Absolute pixel coordinate data:
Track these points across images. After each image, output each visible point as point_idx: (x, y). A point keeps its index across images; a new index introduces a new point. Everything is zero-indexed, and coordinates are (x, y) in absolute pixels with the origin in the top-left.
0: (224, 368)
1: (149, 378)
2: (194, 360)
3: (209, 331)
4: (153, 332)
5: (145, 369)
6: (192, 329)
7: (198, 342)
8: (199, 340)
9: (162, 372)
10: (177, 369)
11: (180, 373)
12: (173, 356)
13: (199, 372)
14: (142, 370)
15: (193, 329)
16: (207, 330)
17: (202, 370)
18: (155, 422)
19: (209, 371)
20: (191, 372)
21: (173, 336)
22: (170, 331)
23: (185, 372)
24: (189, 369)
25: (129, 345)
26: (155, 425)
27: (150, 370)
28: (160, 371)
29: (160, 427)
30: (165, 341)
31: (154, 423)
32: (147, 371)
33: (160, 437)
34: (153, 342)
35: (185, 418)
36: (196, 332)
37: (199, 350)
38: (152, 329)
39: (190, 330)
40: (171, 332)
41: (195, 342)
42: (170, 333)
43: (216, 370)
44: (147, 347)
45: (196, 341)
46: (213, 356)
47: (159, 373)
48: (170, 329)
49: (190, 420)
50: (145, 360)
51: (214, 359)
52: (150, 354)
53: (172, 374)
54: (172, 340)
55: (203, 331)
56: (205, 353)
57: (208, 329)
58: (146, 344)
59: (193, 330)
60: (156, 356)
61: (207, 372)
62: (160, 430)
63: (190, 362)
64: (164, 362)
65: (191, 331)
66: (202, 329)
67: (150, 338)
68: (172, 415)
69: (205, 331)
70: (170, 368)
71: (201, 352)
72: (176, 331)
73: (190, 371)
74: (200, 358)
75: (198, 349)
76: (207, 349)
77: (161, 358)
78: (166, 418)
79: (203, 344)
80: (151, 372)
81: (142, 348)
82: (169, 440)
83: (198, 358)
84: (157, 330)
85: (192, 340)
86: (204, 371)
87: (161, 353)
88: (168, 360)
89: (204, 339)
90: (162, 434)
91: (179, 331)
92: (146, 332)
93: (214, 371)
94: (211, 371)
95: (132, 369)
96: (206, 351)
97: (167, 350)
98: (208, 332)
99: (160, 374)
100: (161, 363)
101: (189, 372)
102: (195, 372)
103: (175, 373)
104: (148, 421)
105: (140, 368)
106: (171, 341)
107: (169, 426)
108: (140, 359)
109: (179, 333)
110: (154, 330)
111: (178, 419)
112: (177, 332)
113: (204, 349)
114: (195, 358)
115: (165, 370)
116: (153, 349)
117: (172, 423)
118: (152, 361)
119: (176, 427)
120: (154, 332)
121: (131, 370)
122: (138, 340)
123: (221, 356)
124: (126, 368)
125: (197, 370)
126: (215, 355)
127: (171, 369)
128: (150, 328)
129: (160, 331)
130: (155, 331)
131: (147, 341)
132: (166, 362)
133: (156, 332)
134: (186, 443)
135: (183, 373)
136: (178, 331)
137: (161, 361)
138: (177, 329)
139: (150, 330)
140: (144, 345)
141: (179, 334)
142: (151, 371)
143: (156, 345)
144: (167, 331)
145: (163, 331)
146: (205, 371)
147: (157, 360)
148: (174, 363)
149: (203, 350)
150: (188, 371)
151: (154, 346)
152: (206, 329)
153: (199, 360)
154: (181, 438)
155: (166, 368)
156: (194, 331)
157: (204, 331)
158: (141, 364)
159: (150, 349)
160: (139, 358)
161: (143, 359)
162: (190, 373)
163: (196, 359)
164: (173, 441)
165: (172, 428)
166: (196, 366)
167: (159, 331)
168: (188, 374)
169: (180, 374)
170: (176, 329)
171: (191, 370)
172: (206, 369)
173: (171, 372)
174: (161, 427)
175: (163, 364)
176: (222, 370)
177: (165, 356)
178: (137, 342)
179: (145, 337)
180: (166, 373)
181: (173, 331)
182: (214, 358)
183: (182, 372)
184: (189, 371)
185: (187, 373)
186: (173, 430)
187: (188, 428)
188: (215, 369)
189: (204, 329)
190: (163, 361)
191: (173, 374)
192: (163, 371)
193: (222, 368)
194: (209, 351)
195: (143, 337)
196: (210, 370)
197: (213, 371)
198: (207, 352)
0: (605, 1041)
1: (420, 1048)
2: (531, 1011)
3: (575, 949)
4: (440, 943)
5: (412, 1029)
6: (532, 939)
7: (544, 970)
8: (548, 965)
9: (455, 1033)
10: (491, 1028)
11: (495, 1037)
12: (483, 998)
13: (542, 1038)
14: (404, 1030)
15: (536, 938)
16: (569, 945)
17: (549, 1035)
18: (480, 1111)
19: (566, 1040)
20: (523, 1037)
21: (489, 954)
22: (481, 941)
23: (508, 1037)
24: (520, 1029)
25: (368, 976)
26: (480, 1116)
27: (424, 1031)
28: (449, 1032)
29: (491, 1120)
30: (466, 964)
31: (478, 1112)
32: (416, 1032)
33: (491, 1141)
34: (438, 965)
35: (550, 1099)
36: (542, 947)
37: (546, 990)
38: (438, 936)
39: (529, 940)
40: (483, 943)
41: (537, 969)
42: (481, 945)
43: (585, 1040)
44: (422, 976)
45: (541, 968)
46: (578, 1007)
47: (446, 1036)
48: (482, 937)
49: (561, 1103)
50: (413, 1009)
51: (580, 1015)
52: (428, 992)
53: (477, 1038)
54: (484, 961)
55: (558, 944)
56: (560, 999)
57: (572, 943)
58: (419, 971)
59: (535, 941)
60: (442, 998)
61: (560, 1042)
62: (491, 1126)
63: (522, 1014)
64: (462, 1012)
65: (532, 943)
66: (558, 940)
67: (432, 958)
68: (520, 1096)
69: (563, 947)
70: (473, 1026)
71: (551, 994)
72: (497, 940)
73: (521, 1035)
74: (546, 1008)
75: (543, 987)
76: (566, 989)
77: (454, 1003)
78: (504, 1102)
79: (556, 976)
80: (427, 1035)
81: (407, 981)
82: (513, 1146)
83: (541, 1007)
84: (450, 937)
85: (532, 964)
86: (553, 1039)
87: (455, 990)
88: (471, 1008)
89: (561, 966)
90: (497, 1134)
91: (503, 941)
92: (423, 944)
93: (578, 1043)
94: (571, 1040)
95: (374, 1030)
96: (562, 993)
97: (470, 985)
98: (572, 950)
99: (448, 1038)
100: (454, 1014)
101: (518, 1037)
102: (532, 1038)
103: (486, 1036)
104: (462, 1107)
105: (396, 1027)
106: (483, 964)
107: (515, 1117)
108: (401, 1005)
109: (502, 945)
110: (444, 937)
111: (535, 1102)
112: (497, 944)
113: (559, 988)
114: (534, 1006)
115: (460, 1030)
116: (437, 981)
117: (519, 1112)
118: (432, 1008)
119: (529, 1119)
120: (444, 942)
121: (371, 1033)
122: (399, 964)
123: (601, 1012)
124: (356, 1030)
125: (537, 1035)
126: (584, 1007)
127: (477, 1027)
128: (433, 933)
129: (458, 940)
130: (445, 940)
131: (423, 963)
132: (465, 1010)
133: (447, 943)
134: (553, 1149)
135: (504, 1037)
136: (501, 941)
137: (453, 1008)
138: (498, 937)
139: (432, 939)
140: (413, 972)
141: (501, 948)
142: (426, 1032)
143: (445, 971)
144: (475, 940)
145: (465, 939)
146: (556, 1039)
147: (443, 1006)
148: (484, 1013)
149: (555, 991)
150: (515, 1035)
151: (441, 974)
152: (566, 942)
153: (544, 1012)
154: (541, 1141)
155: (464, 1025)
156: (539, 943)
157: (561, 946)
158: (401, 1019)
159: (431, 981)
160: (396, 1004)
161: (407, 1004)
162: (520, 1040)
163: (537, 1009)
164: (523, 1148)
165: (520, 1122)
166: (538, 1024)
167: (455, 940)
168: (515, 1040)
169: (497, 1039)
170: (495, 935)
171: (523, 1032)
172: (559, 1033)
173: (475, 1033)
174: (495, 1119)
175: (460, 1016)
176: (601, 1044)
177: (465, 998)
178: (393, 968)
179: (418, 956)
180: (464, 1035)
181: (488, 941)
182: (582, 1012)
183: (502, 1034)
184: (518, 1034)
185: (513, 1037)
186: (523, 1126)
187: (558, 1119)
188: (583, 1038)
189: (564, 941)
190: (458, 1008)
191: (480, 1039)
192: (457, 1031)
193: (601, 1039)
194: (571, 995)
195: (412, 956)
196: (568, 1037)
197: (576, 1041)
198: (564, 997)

(Assignment):
In the data above, repeat exactly each line from the first through the line that contains "2: (194, 360)", and give nothing else.

(Written answer):
Track these points across images. After each image, output each visible point as point_idx: (x, y). A point keeps its index across images; a new index introduces a new point. Everything is zero-indexed, and coordinates are (x, y) in absolute pixels with the origin in the top-left.
0: (224, 368)
1: (149, 378)
2: (194, 360)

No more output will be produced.